Among the records that follow, find the line with "[778,845,819,859] DPFS ->" and the line with "[171,70,492,82] formulacije lijeka". Set down those lines and all lines between them exactly, without adding anything.
═══ TASK DATA
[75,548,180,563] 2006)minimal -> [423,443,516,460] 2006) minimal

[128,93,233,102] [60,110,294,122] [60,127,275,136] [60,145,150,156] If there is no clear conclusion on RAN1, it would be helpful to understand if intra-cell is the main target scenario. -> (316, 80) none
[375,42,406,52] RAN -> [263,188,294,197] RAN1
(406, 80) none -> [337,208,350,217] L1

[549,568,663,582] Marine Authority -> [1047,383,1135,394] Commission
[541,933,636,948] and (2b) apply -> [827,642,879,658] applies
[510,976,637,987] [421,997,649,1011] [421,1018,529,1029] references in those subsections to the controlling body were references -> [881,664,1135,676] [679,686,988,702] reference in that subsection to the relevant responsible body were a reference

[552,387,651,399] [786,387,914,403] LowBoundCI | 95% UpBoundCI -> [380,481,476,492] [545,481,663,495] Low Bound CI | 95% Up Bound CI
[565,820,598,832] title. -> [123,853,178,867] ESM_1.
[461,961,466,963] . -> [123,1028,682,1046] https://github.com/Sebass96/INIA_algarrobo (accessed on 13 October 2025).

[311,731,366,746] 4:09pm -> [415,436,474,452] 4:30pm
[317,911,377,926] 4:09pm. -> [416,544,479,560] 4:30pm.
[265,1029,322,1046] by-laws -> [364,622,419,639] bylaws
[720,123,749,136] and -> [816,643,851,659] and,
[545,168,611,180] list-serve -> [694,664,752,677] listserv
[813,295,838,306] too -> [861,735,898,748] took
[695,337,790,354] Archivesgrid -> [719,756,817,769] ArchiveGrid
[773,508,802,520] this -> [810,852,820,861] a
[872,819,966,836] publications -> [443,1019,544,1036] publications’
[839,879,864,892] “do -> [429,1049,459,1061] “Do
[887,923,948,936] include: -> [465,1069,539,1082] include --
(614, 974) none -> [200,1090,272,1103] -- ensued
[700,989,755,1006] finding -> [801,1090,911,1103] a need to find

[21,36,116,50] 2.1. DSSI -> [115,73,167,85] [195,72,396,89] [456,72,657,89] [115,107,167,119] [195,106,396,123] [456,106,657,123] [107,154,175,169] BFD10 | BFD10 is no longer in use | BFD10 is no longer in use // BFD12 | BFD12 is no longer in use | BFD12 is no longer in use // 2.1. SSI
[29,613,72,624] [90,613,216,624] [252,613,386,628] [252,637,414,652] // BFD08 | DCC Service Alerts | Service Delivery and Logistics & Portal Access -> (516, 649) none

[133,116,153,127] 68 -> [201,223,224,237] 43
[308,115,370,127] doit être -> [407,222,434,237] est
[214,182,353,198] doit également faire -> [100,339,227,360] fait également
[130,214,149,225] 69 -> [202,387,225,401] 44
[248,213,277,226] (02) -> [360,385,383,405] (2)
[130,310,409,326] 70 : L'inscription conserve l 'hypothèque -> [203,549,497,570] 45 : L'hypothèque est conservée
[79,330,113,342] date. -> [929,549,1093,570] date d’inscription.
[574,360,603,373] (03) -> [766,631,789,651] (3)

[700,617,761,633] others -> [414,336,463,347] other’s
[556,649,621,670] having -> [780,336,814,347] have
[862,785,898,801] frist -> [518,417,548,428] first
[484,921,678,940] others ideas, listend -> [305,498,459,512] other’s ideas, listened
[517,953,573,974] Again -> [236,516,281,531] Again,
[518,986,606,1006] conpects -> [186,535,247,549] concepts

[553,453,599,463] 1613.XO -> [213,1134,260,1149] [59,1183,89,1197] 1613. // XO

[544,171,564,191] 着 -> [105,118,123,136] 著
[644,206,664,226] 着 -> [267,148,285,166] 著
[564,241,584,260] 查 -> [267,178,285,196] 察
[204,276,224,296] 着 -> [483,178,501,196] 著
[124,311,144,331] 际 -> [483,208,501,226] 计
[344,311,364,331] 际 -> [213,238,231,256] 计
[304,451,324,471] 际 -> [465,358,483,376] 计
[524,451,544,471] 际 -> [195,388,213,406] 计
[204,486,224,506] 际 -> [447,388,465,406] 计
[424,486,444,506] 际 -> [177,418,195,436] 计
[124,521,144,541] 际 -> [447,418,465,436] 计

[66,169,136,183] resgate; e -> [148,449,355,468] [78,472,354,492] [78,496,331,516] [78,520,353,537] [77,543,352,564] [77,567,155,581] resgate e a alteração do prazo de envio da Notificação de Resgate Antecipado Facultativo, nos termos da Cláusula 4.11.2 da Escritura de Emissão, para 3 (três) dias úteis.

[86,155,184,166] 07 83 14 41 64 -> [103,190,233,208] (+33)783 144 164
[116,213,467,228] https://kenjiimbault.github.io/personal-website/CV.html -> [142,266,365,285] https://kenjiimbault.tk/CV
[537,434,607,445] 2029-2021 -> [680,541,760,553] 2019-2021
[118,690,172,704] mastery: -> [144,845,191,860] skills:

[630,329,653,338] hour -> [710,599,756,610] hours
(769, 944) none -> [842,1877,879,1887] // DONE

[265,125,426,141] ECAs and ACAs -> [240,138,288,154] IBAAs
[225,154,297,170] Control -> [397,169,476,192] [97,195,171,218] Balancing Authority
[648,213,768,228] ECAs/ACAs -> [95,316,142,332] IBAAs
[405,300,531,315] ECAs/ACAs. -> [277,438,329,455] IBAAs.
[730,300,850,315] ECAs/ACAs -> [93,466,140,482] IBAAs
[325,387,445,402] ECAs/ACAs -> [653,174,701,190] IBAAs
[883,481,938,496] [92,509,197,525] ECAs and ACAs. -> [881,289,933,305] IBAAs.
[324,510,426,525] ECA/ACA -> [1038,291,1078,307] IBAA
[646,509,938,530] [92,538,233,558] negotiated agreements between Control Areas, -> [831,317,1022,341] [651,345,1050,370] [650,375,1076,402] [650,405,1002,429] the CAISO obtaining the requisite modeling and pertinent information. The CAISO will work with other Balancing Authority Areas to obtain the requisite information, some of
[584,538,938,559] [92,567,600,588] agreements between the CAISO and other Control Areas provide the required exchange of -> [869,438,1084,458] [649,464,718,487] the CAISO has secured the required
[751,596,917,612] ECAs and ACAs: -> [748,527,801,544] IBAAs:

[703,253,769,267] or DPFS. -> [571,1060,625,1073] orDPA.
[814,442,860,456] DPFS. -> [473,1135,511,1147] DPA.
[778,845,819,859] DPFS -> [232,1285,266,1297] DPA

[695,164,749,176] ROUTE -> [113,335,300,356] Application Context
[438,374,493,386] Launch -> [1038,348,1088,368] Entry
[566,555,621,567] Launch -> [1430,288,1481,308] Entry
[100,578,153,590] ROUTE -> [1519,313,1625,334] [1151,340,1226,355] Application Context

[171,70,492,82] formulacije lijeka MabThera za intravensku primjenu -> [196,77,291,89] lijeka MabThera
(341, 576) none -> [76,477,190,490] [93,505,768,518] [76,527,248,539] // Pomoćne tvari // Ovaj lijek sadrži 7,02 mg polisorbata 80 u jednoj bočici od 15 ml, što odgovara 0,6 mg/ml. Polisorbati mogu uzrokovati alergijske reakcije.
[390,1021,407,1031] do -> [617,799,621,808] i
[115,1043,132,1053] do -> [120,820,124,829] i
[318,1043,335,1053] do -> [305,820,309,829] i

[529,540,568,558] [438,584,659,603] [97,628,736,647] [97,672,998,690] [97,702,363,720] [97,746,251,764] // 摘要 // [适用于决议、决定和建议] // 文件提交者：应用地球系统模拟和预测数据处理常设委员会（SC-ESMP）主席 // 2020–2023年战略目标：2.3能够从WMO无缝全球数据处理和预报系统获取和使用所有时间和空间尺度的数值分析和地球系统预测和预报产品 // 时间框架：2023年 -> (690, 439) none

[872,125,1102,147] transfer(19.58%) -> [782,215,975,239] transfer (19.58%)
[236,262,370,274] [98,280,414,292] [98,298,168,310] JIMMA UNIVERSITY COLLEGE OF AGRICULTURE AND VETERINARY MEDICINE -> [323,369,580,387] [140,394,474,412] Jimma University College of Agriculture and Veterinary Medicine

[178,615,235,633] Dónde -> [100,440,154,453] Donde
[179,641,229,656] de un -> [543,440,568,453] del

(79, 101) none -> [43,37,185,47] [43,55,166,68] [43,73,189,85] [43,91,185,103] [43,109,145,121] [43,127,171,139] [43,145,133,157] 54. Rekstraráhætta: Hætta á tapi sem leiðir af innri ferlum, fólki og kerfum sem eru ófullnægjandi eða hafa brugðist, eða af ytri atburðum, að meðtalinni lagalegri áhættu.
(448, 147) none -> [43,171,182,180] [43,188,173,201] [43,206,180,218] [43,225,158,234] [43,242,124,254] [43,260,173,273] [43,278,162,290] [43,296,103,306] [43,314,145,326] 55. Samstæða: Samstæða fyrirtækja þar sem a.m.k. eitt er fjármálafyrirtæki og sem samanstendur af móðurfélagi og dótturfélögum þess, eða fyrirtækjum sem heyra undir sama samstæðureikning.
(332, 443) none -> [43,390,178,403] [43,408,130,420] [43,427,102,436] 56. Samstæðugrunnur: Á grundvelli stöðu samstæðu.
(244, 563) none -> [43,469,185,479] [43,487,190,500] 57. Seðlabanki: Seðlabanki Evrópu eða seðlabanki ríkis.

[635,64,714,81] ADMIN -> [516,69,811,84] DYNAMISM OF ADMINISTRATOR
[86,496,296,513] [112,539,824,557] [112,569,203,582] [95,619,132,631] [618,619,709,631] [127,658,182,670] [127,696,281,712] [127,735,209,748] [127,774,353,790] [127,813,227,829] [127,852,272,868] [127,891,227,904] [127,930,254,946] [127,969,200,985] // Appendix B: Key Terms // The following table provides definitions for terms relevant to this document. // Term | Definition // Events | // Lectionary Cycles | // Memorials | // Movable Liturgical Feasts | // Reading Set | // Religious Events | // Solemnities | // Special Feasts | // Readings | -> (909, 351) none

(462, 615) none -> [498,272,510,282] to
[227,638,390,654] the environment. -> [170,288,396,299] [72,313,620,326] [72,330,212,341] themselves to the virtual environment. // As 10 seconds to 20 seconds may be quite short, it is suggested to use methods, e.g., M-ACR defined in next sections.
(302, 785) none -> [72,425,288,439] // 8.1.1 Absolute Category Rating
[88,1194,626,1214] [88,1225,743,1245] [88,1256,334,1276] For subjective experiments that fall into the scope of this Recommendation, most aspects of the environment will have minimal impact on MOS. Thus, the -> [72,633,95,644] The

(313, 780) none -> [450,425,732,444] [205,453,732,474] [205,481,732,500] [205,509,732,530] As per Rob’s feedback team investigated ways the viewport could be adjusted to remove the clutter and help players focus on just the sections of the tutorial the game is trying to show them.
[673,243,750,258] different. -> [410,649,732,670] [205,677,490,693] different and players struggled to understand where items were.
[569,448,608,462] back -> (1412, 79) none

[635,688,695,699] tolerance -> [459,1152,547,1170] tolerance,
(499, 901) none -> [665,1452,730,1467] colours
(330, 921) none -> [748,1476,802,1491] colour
══════
# [RESULT FOR THIS EXERCISE]
[778,845,819,859] DPFS -> [232,1285,266,1297] DPA

[695,164,749,176] ROUTE -> [113,335,300,356] Application Context
[438,374,493,386] Launch -> [1038,348,1088,368] Entry
[566,555,621,567] Launch -> [1430,288,1481,308] Entry
[100,578,153,590] ROUTE -> [1519,313,1625,334] [1151,340,1226,355] Application Context

[171,70,492,82] formulacije lijeka MabThera za intravensku primjenu -> [196,77,291,89] lijeka MabThera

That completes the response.